Futaba’s unwavering efforts to reconnect Azumi to her biological mother, her husband Kazuhiro to their family which he left behind a year ago, and serve as a loving stepmother to Kazuhiro’s illegitimate daughter Ayuko resulted in another exhibition of Futaba’s strength. Together with their friends, the family built a pyramid formation outside the hospital where Futaba was staying. It has been her long-time dream to see the Pyramids of Giza herself but instead, she built a solid pyramid of family and friends founded in unconditional love.
“Futaba never showed weakness to others,” Nakano explained. “She was always thinking of other people’s feelings. And so when she was seeing her family doing the pyramid, that was the first time that she sort of realised ‘I’m gonna die and won’t be with these people anymore.’ That was the moment where for the first time, she spoke honestly. That’s why she uttered those words long after she has already accepted her fate. She was honest and was really herself.”

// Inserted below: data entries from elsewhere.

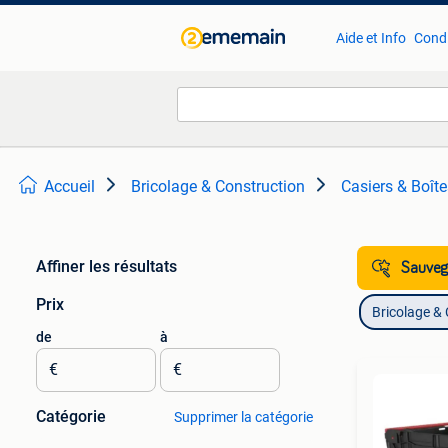
Aide et Info
Condi
Accueil
Bricolage & Construction
Casiers & Boîte
Affiner les résultats
Sauvega
Prix
Bricolage &
de
à
€
€
Catégorie
Supprimer la catégorie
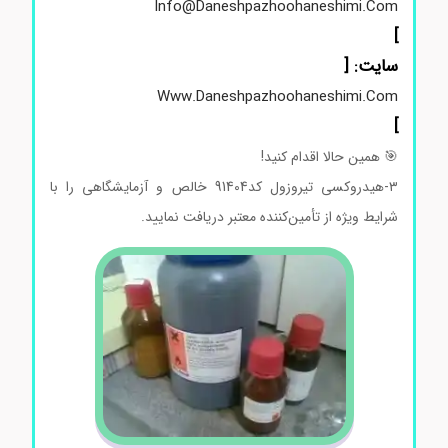
Info@daneshpazhoohaneshimi.com
]
سایت: [
Www.daneshpazhoohaneshimi.com
]
🎯
همین
حالا
اقدام
کنید!
۳-هیدروکسی تیروزول کد91404 خالص
و
آزمایشگاهی
را
با
شرایط
ویژه
از
تأمین‌کننده
معتبر
دریافت
نمایید.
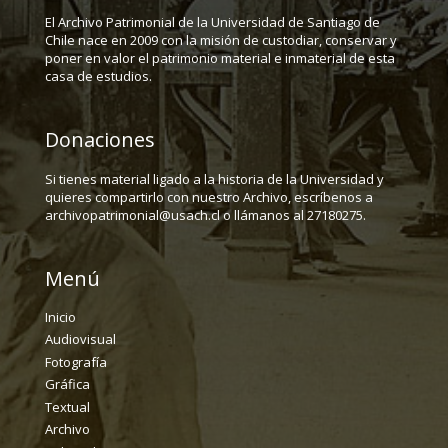
El Archivo Patrimonial de la Universidad de Santiago de
Chile nace en 2009 con la misión de custodiar, conservar y
poner en valor el patrimonio material e inmaterial de esta
casa de estudios.
Donaciones
Si tienes material ligado a la historia de la Universidad y
quieres compartirlo con nuestro Archivo, escríbenos a
archivopatrimonial@usach.cl o llámanos al 27180275.
Menú
Inicio
Audiovisual
Fotografía
Gráfica
Textual
Archivo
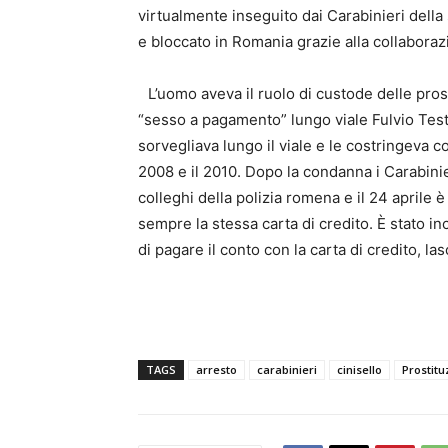
virtualmente inseguito dai Carabinieri dell
e bloccato in Romania grazie alla collaborazi
L’uomo aveva il ruolo di custode delle prost
“sesso a pagamento” lungo viale Fulvio Test
sorvegliava lungo il viale e le costringeva con
2008 e il 2010. Dopo la condanna i Carabinie
colleghi della polizia romena e il 24 aprile è
sempre la stessa carta di credito.
È stato in
di pagare il conto con la carta di credito, l
TAGS
arresto
carabinieri
cinisello
Prostitu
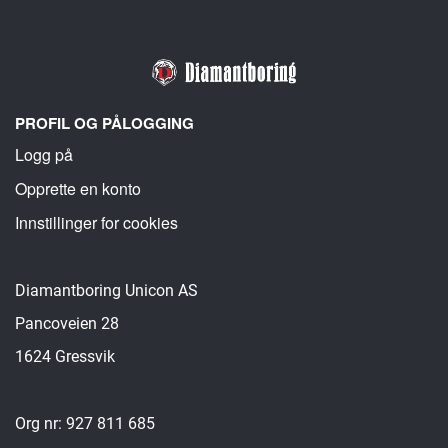
PROFIL OG PÅLOGGING
Logg på
Opprette en konto
Innstillinger for cookies
Diamantboring Unicon AS
Pancoveien 28
1624 Gressvik
Org nr: 927 811 685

The film closes predictably with Futaba’s cremation. We see the smiles of Futaba’s family and friends whose lives she has touched and motivated to find their own sense of fulfilment. However with a closer look, it wasn’t something one would expect to see. Nakano’s exploration on the themes of life and death with a passionate, caring, and selflessly loving mother at its helm has led to a portrayal of an explosion of love—breaking the limits of one’s physical body and transforming into a boiling bathwater for those she loved the most.

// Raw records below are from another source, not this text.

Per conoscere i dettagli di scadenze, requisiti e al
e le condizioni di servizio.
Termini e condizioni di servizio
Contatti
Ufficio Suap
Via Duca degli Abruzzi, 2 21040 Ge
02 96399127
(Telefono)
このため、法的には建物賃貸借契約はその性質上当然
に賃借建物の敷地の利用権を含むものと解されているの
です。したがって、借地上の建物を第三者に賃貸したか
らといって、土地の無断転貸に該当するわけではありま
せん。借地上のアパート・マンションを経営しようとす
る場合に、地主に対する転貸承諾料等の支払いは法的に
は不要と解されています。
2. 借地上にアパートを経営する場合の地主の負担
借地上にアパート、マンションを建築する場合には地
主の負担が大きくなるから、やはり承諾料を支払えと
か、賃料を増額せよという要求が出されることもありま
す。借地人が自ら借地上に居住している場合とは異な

Futaba may have passed away but her love was enduring, just like with those other ironies in her life. What supposed to be a sad ending turned to be something hopeful. The red smoke rising out of their furnace gives audiences relief after seeing Futaba’s struggles. It was her freedom from the pains in her heart that somehow challenged her in giving love.
Nakano’s Her Love Boils Bathwater was a perfect opening to the 20th Eigasai. Although some characters appear to lack exposure they suppose to have and Futaba has a lot of subtext that some audiences may find it as confusing, it was still an interesting showcase of Nakano’s attempt to blend together life’s many ironies. It was authentic in its portrayal of broken relationships and the actors pulled off in portraying their flawed, very humanised characters. With impeccable performances from its cast, greatly detailed production, visually appealing cinematography, compelling screenplay, one may find himself watching this over and over again—just like how Futaba’s love tirelessly boiling bathwater.